Here I am in a filthy apron and across the counter is a man who could be mistaken for me, though by the looks of his attire and accessories, I would rather be mistaken for him. But the charade must continue. He is on his side of the counter and I am on mine. Free will? Then this is where I want to be, so I might as well get about my being.

“What can I get for you today?”

“Small coffee.”

“Would you like a pastry or something to eat?”

“No, thank you.”

“A small coffee. That will be $27.14,” I absurdly toss, taunting.

“Ouch. Must be really good.”

“If by 'really' you mean 'sorta' and by 'good' you mean 'average', it is.”

“Oh well, here's fifteen cents and twenty-seven dollars.”

“Okay. That will be one cent change.”

“They'll stop making those soon enough. That'll make your job easier.”

“Yeah, but let's hope I am out of here long before that.”

He smiles with a contemptuous smirk. No more smalltalk, no banter, just a “you're here forever, loser” smirk.

“Have we met? Do I know you?” I had to ask Mister Lifeisgood before he walks away.

Still smugly smirking, he answers, “I know you better than you know yourself.”
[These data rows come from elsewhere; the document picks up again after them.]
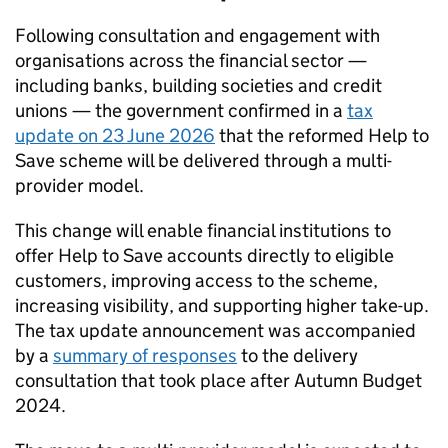
Following consultation and engagement with
organisations across the financial sector —
including banks, building societies and credit
unions — the government confirmed in a
tax
update on 23 June 2026
that the reformed Help to
Save scheme will be delivered through a multi-
provider model.
This change will enable financial institutions to
offer Help to Save accounts directly to eligible
customers, improving access to the scheme,
increasing visibility, and supporting higher take-up.
The tax update announcement was accompanied
by a
summary of responses
to the delivery
consultation that took place after Autumn Budget
2024.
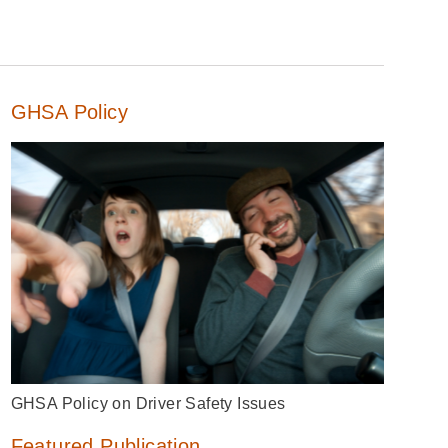
GHSA Policy
GHSA Policy on Driver Safety Issues
Featured Publication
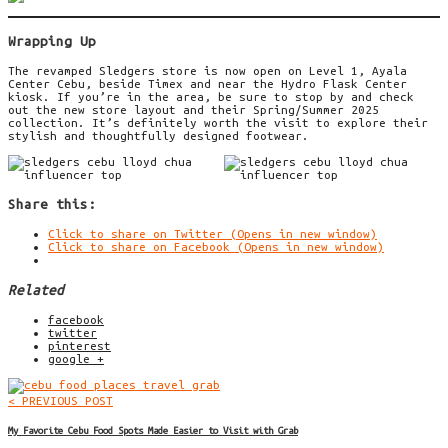
Wrapping Up
The revamped Sledgers store is now open on Level 1, Ayala
Center Cebu, beside Timex and near the Hydro Flask Center
kiosk. If you’re in the area, be sure to stop by and check
out the new store layout and their Spring/Summer 2025
collection. It’s definitely worth the visit to explore their
stylish and thoughtfully designed footwear.
Share this:
Click to share on Twitter (Opens in new window)
Click to share on Facebook (Opens in new window)
Related
facebook
twitter
pinterest
google +
< PREVIOUS POST
My Favorite Cebu Food Spots Made Easier to Visit with Grab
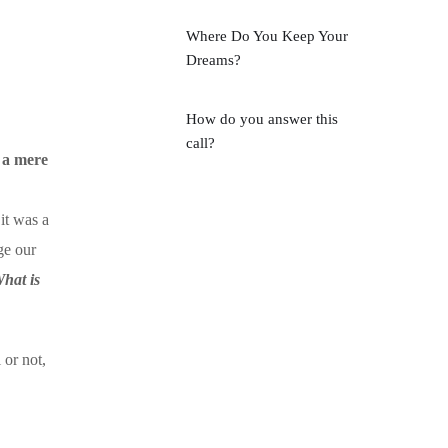
Where Do You Keep Your
Dreams?
How do you answer this
call?
y a mere
 it was a
ge our
hat is
 or not,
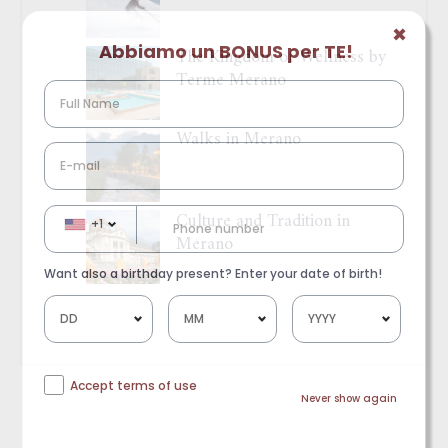
✖
Abbiamo un BONUS per TE!
The Kingdom of Wellness by
Terme Merano
Walks in Merano
Culture and Tradition in
+1
Merano
Want also a birthday present? Enter your date of birth!
Accept terms of use
Never show again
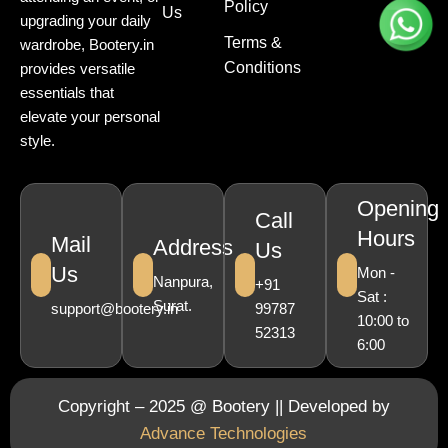
Policy
Us
upgrading your daily
Terms &
wardrobe, Bootery.in
Conditions
provides versatile
essentials that
elevate your personal
style.
Opening
Call
Hours
Mail
Address
Us
Us
Mon -
Nanpura,
+91
Sat :
Surat.
support@bootery.in
99787
10:00 to
52313
6:00
Copyright – 2025 @ Bootery || Developed by
Advance Technologies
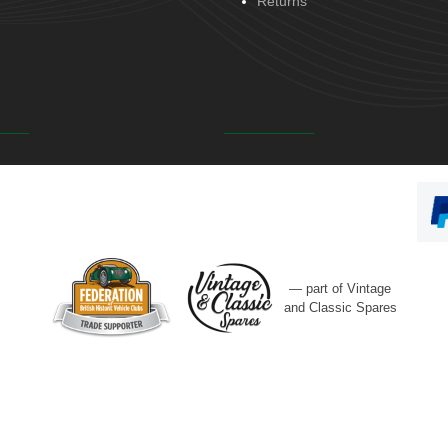
Returns
— part of Vintage
and Classic Spares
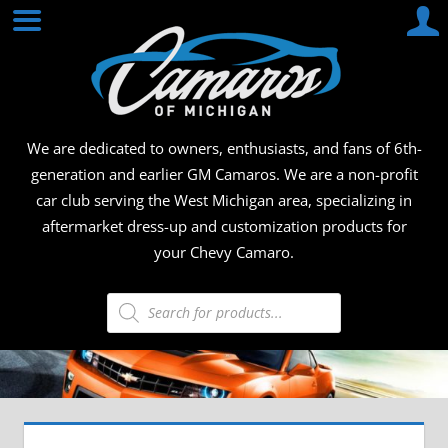
Skip
CAMA
to
content
OF
MICHI
We are dedicated to owners, enthusiasts, and fans of 6th-
generation and earlier GM Camaros. We are a non-profit
car club serving the West Michigan area, specializing in
aftermarket dress-up and customization products for
your Chevy Camaro.
Products
search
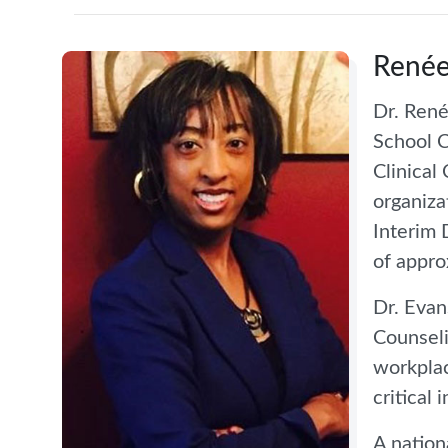
Renée
Dr. René
School C
Clinical
organiza
Interim 
of appro
Dr. Evan
Counseli
workplac
critical 
A nation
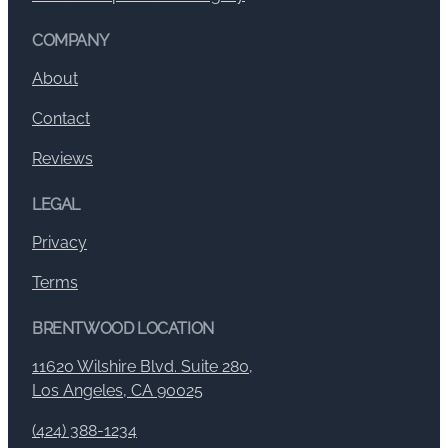
COMPANY
About
Contact
Reviews
LEGAL
Privacy
Terms
BRENTWOOD LOCATION
11620 Wilshire Blvd. Suite 280,
Los Angeles, CA 90025
(424) 388-1234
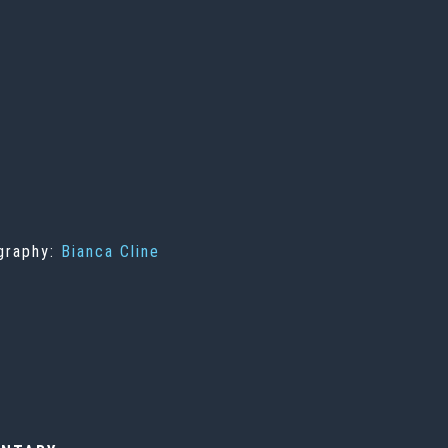
ography:
Bianca Cline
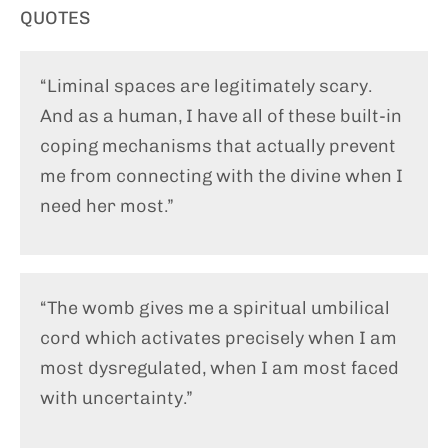
QUOTES
“Liminal spaces are legitimately scary.
And as a human, I have all of these built-in
coping mechanisms that actually prevent
me from connecting with the divine when I
need her most.”
“The womb gives me a spiritual umbilical
cord which activates precisely when I am
most dysregulated, when I am most faced
with uncertainty.”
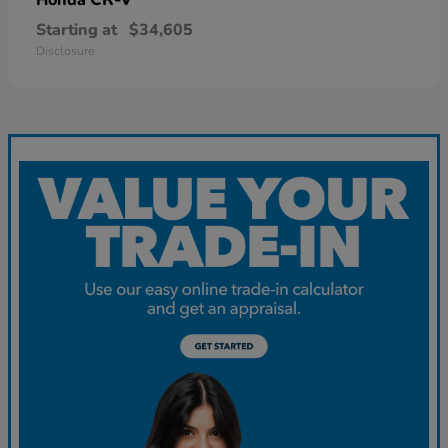
Starting at
$34,605
Disclosure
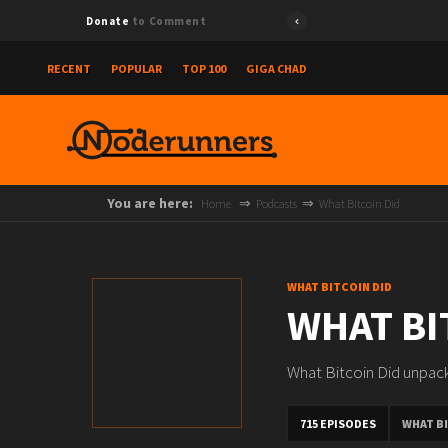
Donate
to Comment
RECENT
POPULAR
TOP 100
GIGA CHAD
You are here:
Home
Podcasts
What Bitcoin Did
WHAT BITCOIN DID
WHAT BI
What Bitcoin Did unpack
715 EPISODES
WHAT BI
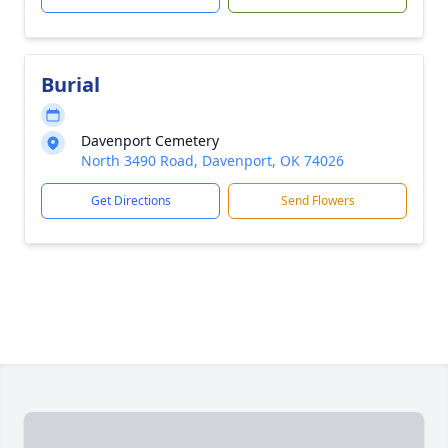
Burial
Davenport Cemetery
North 3490 Road, Davenport, OK 74026
Get Directions
Send Flowers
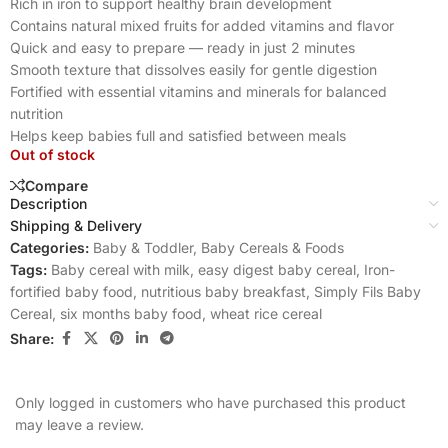
Rich in iron to support healthy brain development
Contains natural mixed fruits for added vitamins and flavor
Quick and easy to prepare — ready in just 2 minutes
Smooth texture that dissolves easily for gentle digestion
Fortified with essential vitamins and minerals for balanced
nutrition
Helps keep babies full and satisfied between meals
Out of stock
Compare
Description
Shipping & Delivery
Categories:
Baby & Toddler
,
Baby Cereals & Foods
Tags:
Baby cereal with milk
,
easy digest baby cereal
,
Iron-
fortified baby food
,
nutritious baby breakfast
,
Simply Fils Baby
Cereal
,
six months baby food
,
wheat rice cereal
Share:
Only logged in customers who have purchased this product
may leave a review.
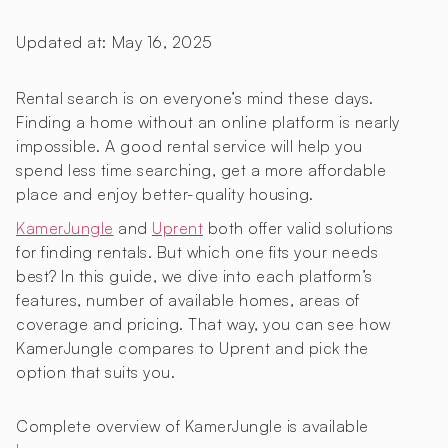
Updated at:
May 16, 2025
Rental search is on everyone’s mind these days.
Finding a home without an online platform is nearly
impossible. A good rental service will help you
spend less time searching, get a more affordable
place and enjoy better-quality housing.
KamerJungle
and
Uprent
both offer valid solutions
for finding rentals. But which one fits your needs
best? In this guide, we dive into each platform’s
features, number of available homes, areas of
coverage and pricing. That way, you can see how
KamerJungle compares to Uprent and pick the
option that suits you.
Complete overview of KamerJungle is available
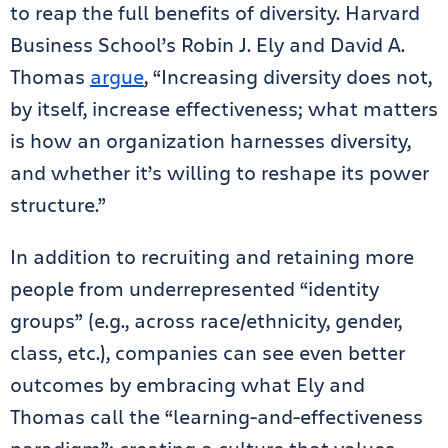
to reap the full benefits of diversity. Harvard
Business School’s Robin J. Ely and David A.
Thomas
argue
, “Increasing diversity does not,
by itself, increase effectiveness; what matters
is how an organization harnesses diversity,
and whether it’s willing to reshape its power
structure.”
In addition to recruiting and retaining more
people from underrepresented “identity
groups” (e.g., across race/ethnicity, gender,
class, etc.), companies can see even better
outcomes by embracing what Ely and
Thomas call the “learning-and-effectiveness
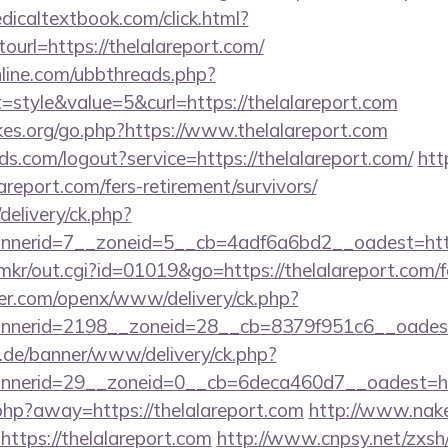
icaltextbook.com/click.html?
rl=https://thelalareport.com/
nline.com/ubbthreads.php?
tyle&value=5&curl=https://thelalareport.com
es.org/go.php?https://www.thelalareport.com
lds.com/logout?service=https://thelalareport.com/
htt
areport.com/fers-retirement/survivors/
delivery/ck.php?
nerid=7__zoneid=5__cb=4adf6a6bd2__oadest=http
p/mkr/out.cgi?id=01019&go=https://thelalareport.com/f
er.com/openx/www/delivery/ck.php?
nerid=2198__zoneid=28__cb=8379f951c6__oadest=h
e.de/banner/www/delivery/ck.php?
nerid=29__zoneid=0__cb=6deca460d7__oadest=http
.php?away=https://thelalareport.com
http://www.nake
https://thelalareport.com
http://www.cnpsy.net/zxsh/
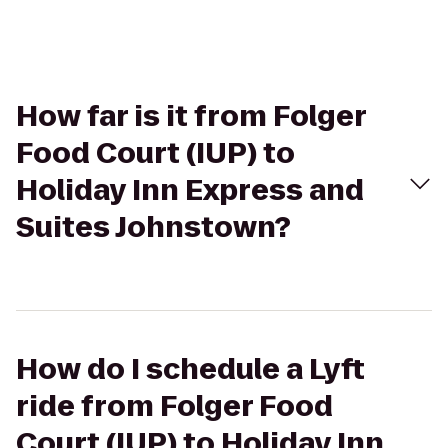
How far is it from Folger
Food Court (IUP) to
Holiday Inn Express and
Suites Johnstown?
How do I schedule a Lyft
ride from Folger Food
Court (IUP) to Holiday Inn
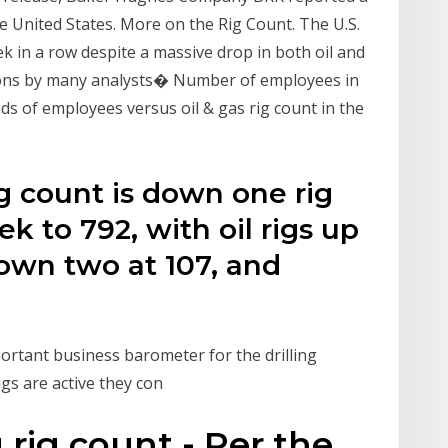
the United States. More on the Rig Count. The U.S.
eek in a row despite a massive drop in both oil and
tions by many analysts� Number of employees in
ds of employees versus oil & gas rig count in the
ig count is down one rig
k to 792, with oil rigs up
down two at 107, and
rtant business barometer for the drilling
igs are active they con
g rig count - Per the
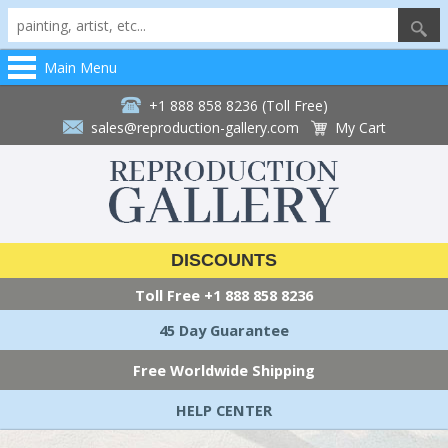
Main Menu
+1 888 858 8236 (Toll Free)
sales@reproduction-gallery.com
My Cart
DISCOUNTS
Toll Free
+1 888 858 8236
45 Day Guarantee
Free Worldwide Shipping
HELP CENTER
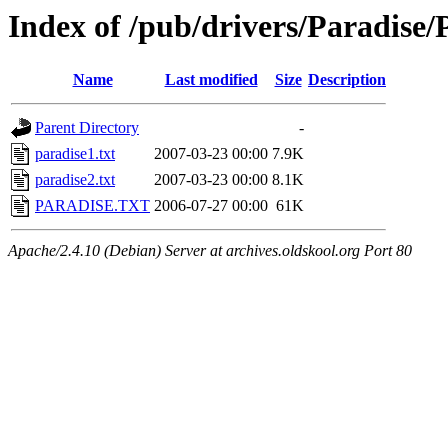
Index of /pub/drivers/Paradis
Name
Last modified
Size
Description
Parent Directory
-
paradise1.txt
2007-03-23 00:00
7.9K
paradise2.txt
2007-03-23 00:00
8.1K
PARADISE.TXT
2006-07-27 00:00
61K
Apache/2.4.10 (Debian) Server at archives.oldskool.org Port 80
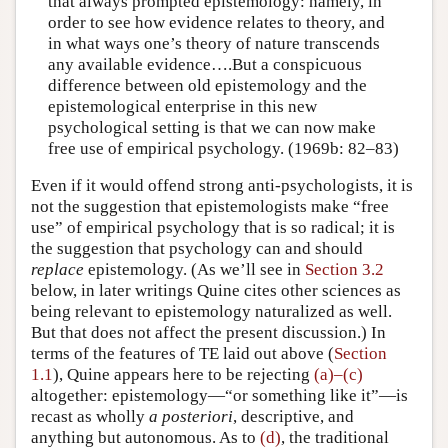
that always prompted epistemology: namely, in
order to see how evidence relates to theory, and
in what ways one’s theory of nature transcends
any available evidence….But a conspicuous
difference between old epistemology and the
epistemological enterprise in this new
psychological setting is that we can now make
free use of empirical psychology. (1969b: 82–83)
Even if it would offend strong anti-psychologists, it is
not the suggestion that epistemologists make “free
use” of empirical psychology that is so radical; it is
the suggestion that psychology can and should
replace
epistemology. (As we’ll see in
Section 3.2
below, in later writings Quine cites other sciences as
being relevant to epistemology naturalized as well.
But that does not affect the present discussion.) In
terms of the features of TE laid out above (
Section
1.1
), Quine appears here to be rejecting
(a)–(c)
altogether: epistemology—“or something like it”—is
recast as wholly
a posteriori
, descriptive, and
anything but autonomous. As to
(d)
, the traditional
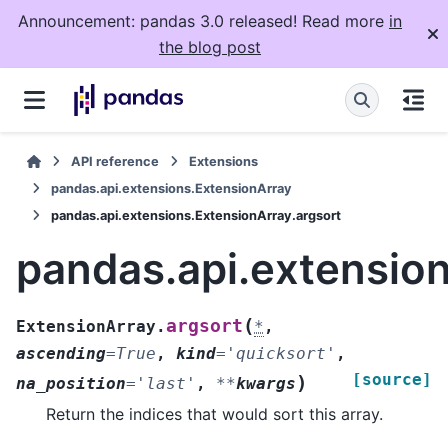
Announcement: pandas 3.0 released! Read more
in
the blog post
API reference
Extensions
pandas.api.extensions.ExtensionArray
pandas.api.extensions.ExtensionArray.argsort
pandas.api.extension
(
argsort
ExtensionArray.
*
,
ascending
=
True
,
kind
=
'quicksort'
,
[source]
)
na_position
=
'last'
,
**
kwargs
Return the indices that would sort this array.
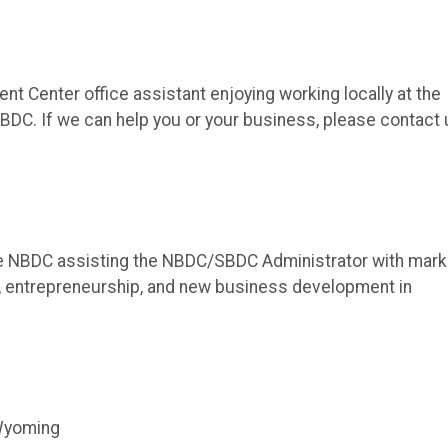
t Center office assistant enjoying working locally at the
DC. If we can help you or your business, please contact 
he NBDC assisting the NBDC/SBDC Administrator with mark
 entrepreneurship, and new business development in
 Wyoming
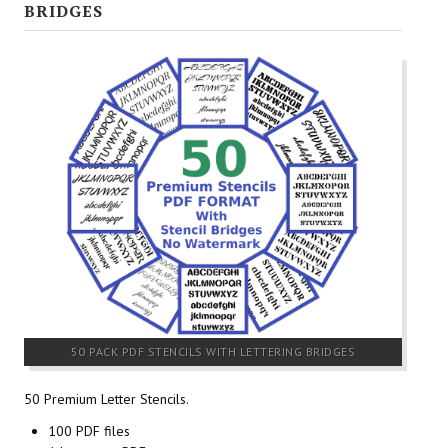
BRIDGES
50 PACK PDF STENCILS WITH LETTERING BRIDGES
50 Premium Letter Stencils.
100 PDF files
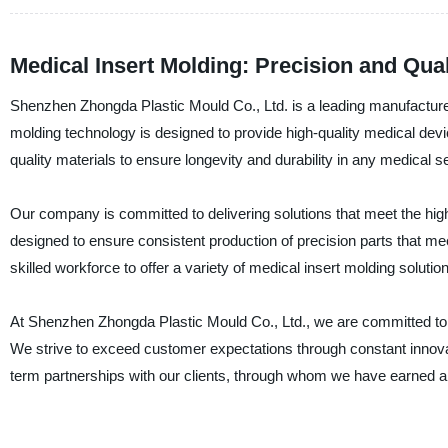
Medical Insert Molding: Precision and Qua
Shenzhen Zhongda Plastic Mould Co., Ltd. is a leading manufacturer,
molding technology is designed to provide high-quality medical devic
quality materials to ensure longevity and durability in any medical se
Our company is committed to delivering solutions that meet the high
designed to ensure consistent production of precision parts that m
skilled workforce to offer a variety of medical insert molding soluti
At Shenzhen Zhongda Plastic Mould Co., Ltd., we are committed to p
We strive to exceed customer expectations through constant innova
term partnerships with our clients, through whom we have earned a re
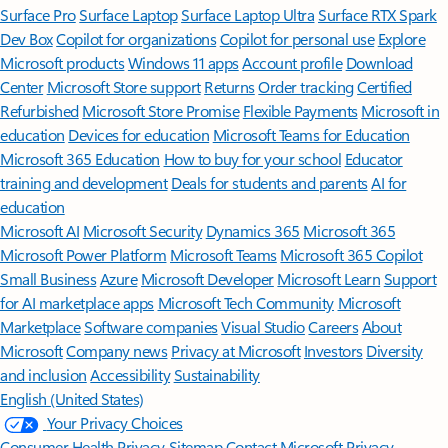
Surface Pro
Surface Laptop
Surface Laptop Ultra
Surface RTX Spark
Dev Box
Copilot for organizations
Copilot for personal use
Explore
Microsoft products
Windows 11 apps
Account profile
Download
Center
Microsoft Store support
Returns
Order tracking
Certified
Refurbished
Microsoft Store Promise
Flexible Payments
Microsoft in
education
Devices for education
Microsoft Teams for Education
Microsoft 365 Education
How to buy for your school
Educator
training and development
Deals for students and parents
AI for
education
Microsoft AI
Microsoft Security
Dynamics 365
Microsoft 365
Microsoft Power Platform
Microsoft Teams
Microsoft 365 Copilot
Small Business
Azure
Microsoft Developer
Microsoft Learn
Support
for AI marketplace apps
Microsoft Tech Community
Microsoft
Marketplace
Software companies
Visual Studio
Careers
About
Microsoft
Company news
Privacy at Microsoft
Investors
Diversity
and inclusion
Accessibility
Sustainability
English (United States)
Your Privacy Choices
Consumer Health Privacy
Sitemap
Contact Microsoft
Privacy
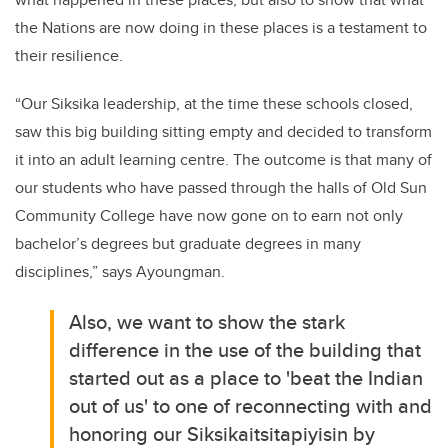
the Nations are now doing in these places is a testament to
their resilience.
“Our Siksika leadership, at the time these schools closed,
saw this big building sitting empty and decided to transform
it into an adult learning centre. The outcome is that many of
our students who have passed through the halls of Old Sun
Community College have now gone on to earn not only
bachelor’s degrees but graduate degrees in many
disciplines,” says Ayoungman.
Also, we want to show the stark
difference in the use of the building that
started out as a place to 'beat the Indian
out of us' to one of reconnecting with and
honoring our Siksikaitsitapiyisin by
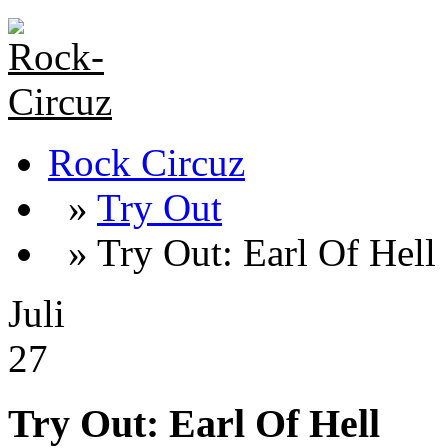
Rock Circuz
»
Try Out
» Try Out: Earl Of Hell
Juli
27
Try Out: Earl Of Hell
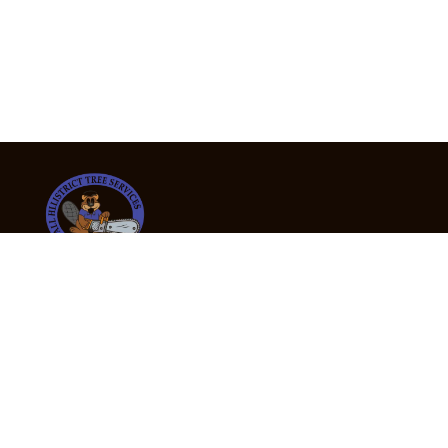
24/7 Emergency Tree Services
If you’re dealing with a fallen or dangerous tree,
don’t wait — call us now for fast, safe, and fully
insured emergency assistance.
Emergency Hot Line : +61 409 998 307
Normally, a statement such as that would be a call to action, but the way he said it, with such assurance, I must uncomfortably recognize my lack of doubt in the veracity of his statement.

“Then answer me this: You look like a comfortable man with few worries, how do I change places with you?”

“You don't change places with me, you become me, you become whomever you want to be, whomever you need to be. It's up to you.”

“Free will? Right. You were probably born with a silver spoon up it.”

“Don't be crude, my friend, it's not necessary.”

“Right. Crude. Thank you. Have a great day,” I dismiss.

“You can write your own ticket. You don't have to be here any longer than you want.” He reached into his pocket, pulled out a slender, pointy object and tossed it toward me. Fearing this man in no way, I treated the object flying toward me as harmless and caught it in one hand. An old fashioned pen, a fountain pen.

“I didn't know they made these things anymore. And what do you suppose I do with this?”

“Write your own ticket.”

“Right. Free will.”

“I don't know about 'free will'. If I had to guess, it would appear destination is already set, but the journey, that is yours, write it.”

Maybe I do not have free will, but the ability to determine part of my journey, that suffices.

“Thank you,” I offered with humble sincerity.

“See you around,” he answered, smiling.

“Maybe, maybe not,” I replied, shrugging my shoulders, for who knows when I will decide to forgo this counter.

“Dude, can I order my coffee? And don't give me that $27 bull!”

Back to automaton.

I continue taking orders, holding the pen the man who knows me as I know myself provided. I have to touch it, feel it, caress it, to remind myself that I can write parts of my own journey, even if the destination has already been determined.

Enjoy the journey, my friend, and thank you.